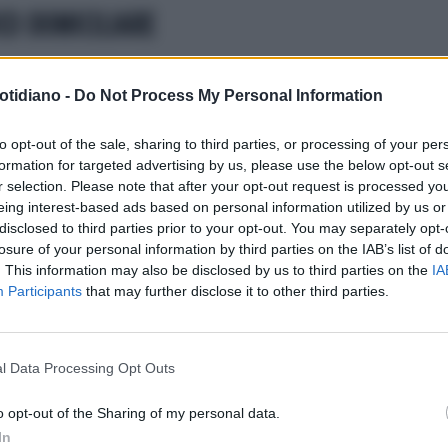
CO DOMICILIARE
otidiano -
Do Not Process My Personal Information
to opt-out of the sale, sharing to third parties, or processing of your per
formation for targeted advertising by us, please use the below opt-out s
r selection. Please note that after your opt-out request is processed y
eing interest-based ads based on personal information utilized by us or
disclosed to third parties prior to your opt-out. You may separately opt-
losure of your personal information by third parties on the IAB’s list of
. This information may also be disclosed by us to third parties on the
IA
Participants
that may further disclose it to other third parties.
l Data Processing Opt Outs
LA COMMUNITY
o opt-out of the Sharing of my personal data.
In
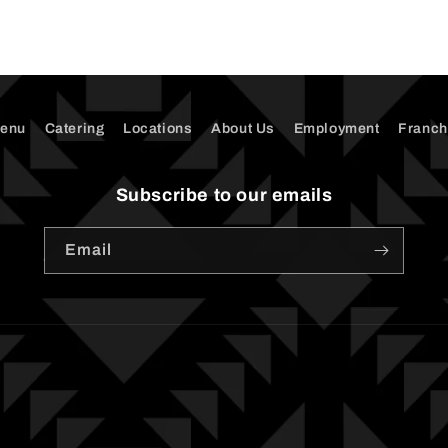
enu
Catering
Locations
About Us
Employment
Franch
Subscribe to our emails
Email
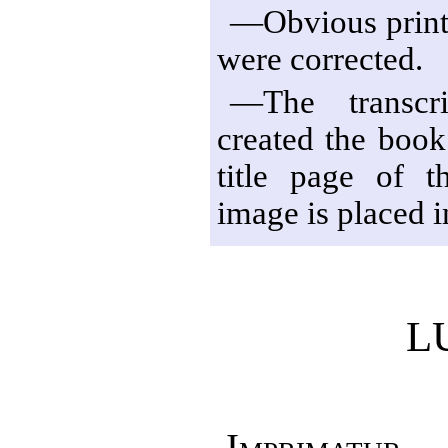
—Obvious print 
were corrected.
—The transcri
created the book
title page of t
image is placed i
L
Imprimatur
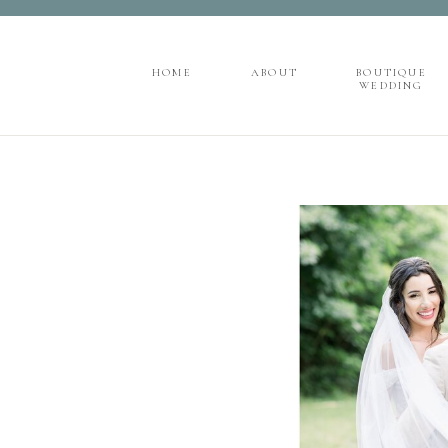
">
');
HOME
ABOUT
BOUTIQUE
WEDDING
HOME
ABOUT
BOUTIQUE
WEDDING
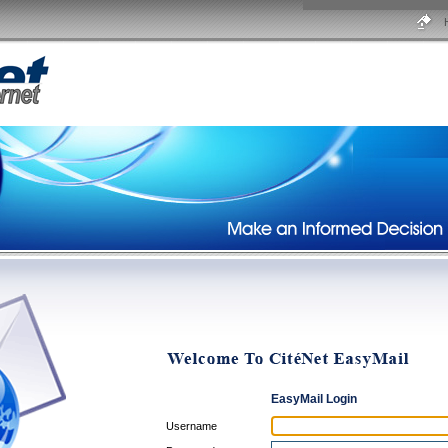
EasyMail Login
Username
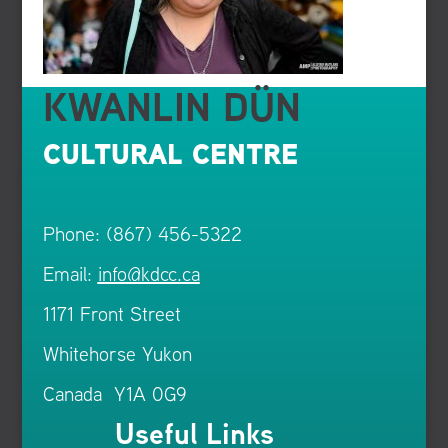
KWANLIN DÜN
CULTURAL CENTRE
Phone: (867) 456-5322
Email:
info@kdcc.ca
1171 Front Street
Whitehorse Yukon
Canada Y1A 0G9
Useful Links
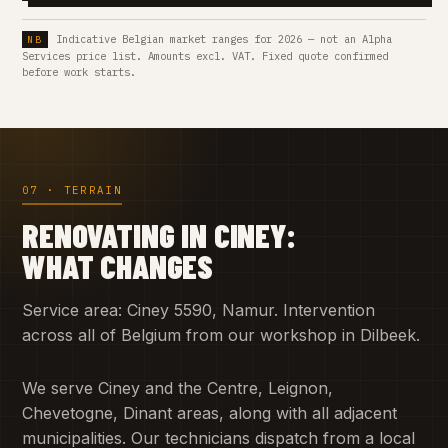
Indicative Belgian market ranges for 2026 — not an Alpha
Services price list. Amounts excl. VAT. Fixed quote confirmed
before work starts.
07 · TERRAIN
RENOVATING IN CINEY:
WHAT CHANGES
Service area: Ciney 5590, Namur. Intervention
across all of Belgium from our workshop in Dilbeek.
We serve Ciney and the Centre, Leignon,
Chevetogne, Dinant areas, along with all adjacent
municipalities. Our technicians dispatch from a local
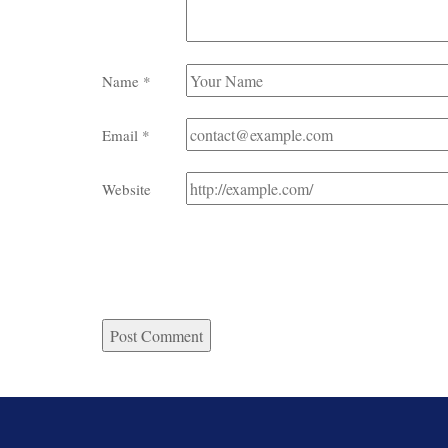
Name
*
Email
*
Website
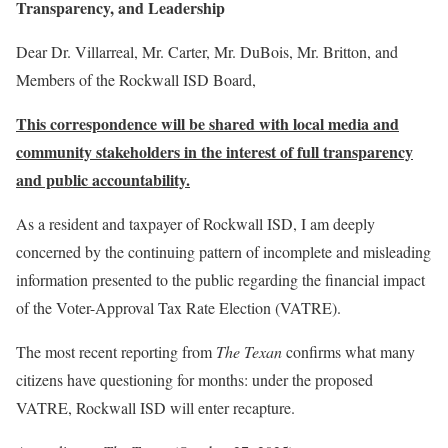
Transparency, and Leadership
Dear Dr. Villarreal, Mr. Carter, Mr. DuBois, Mr. Britton, and
Members of the Rockwall ISD Board,
This correspondence will be shared with local media and
community stakeholders in the interest of full transparency
and public accountability.
As a resident and taxpayer of Rockwall ISD, I am deeply
concerned by the continuing pattern of incomplete and misleading
information presented to the public regarding the financial impact
of the Voter-Approval Tax Rate Election (VATRE).
The most recent reporting from
The Texan
confirms what many
citizens have questioning for months: under the proposed
VATRE, Rockwall ISD will enter recapture.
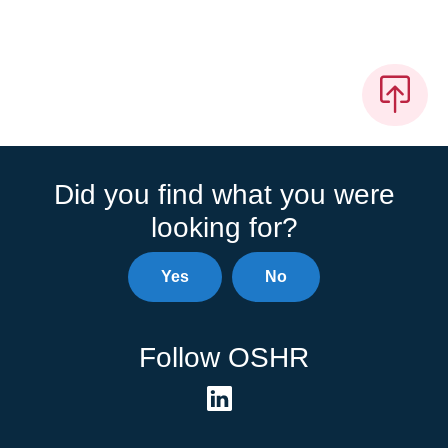
Did you find what you were
looking for?
Yes
No
Follow OSHR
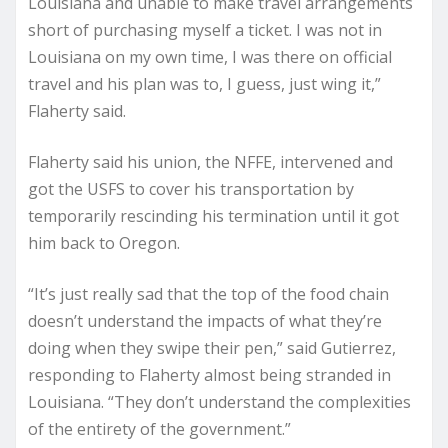
Louisiana and unable to make travel arrangements
short of purchasing myself a ticket. I was not in
Louisiana on my own time, I was there on official
travel and his plan was to, I guess, just wing it,”
Flaherty said.
Flaherty said his union, the NFFE, intervened and
got the USFS to cover his transportation by
temporarily rescinding his termination until it got
him back to Oregon.
“It’s just really sad that the top of the food chain
doesn’t understand the impacts of what they’re
doing when they swipe their pen,” said Gutierrez,
responding to Flaherty almost being stranded in
Louisiana. “They don’t understand the complexities
of the entirety of the government.”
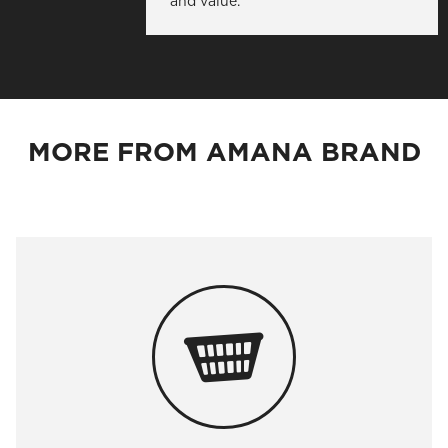
and value.
MORE FROM AMANA BRAND

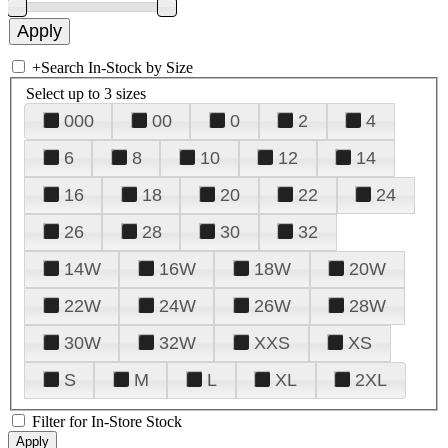
+
Search In-Stock by Size
Select up to 3 sizes
000
00
0
2
4
6
8
10
12
14
16
18
20
22
24
26
28
30
32
14W
16W
18W
20W
22W
24W
26W
28W
30W
32W
XXS
XS
S
M
L
XL
2XL
Filter for In-Store Stock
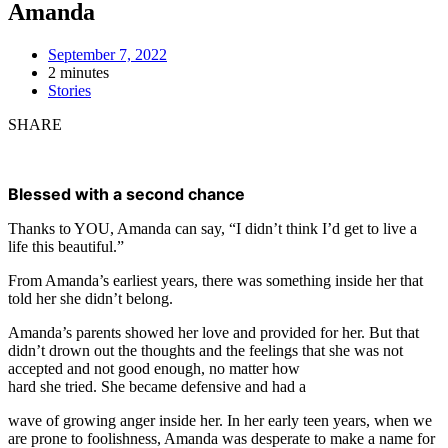
Amanda
September 7, 2022
2 minutes
Stories
SHARE
Blessed with a second chance
Thanks to YOU, Amanda can say, “I didn’t think I’d get to live a
life this beautiful.”
From Amanda’s earliest years, there was something inside her that
told her she didn’t belong.
Amanda’s parents showed her love and provided for her. But that
didn’t drown out the thoughts and the feelings that she was not
accepted and not good enough, no matter how
hard she tried. She became defensive and had a
wave of growing anger inside her. In her early teen years, when we
are prone to foolishness, Amanda was desperate to make a name for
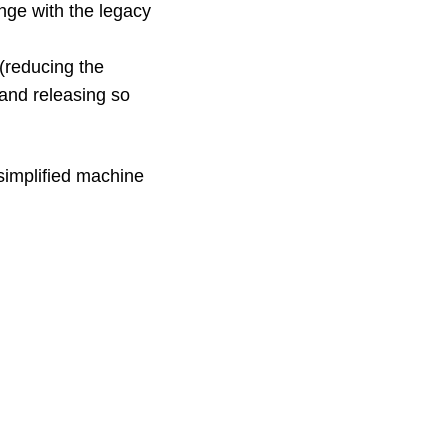
enge with the legacy
(reducing the
and releasing so
 simplified machine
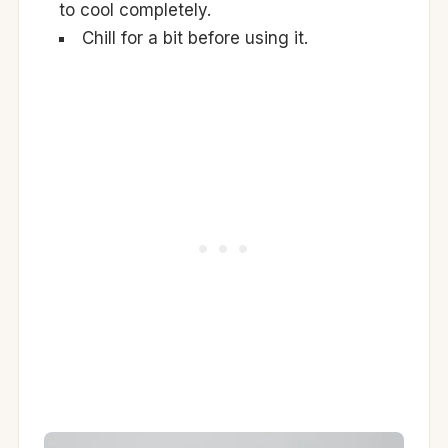
to cool completely.
Chill for a bit before using it.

┄┄┄┄┄┄┄┄┄┄

▸ Task prompt:
Rewrite the lines of the material from the line containing "to cool completely." through the end of the material, replacing "Chill" with "Refrigerate" and leaving everything else unchanged.

▸ The completed task:
to cool completely.
Refrigerate for a bit before using it.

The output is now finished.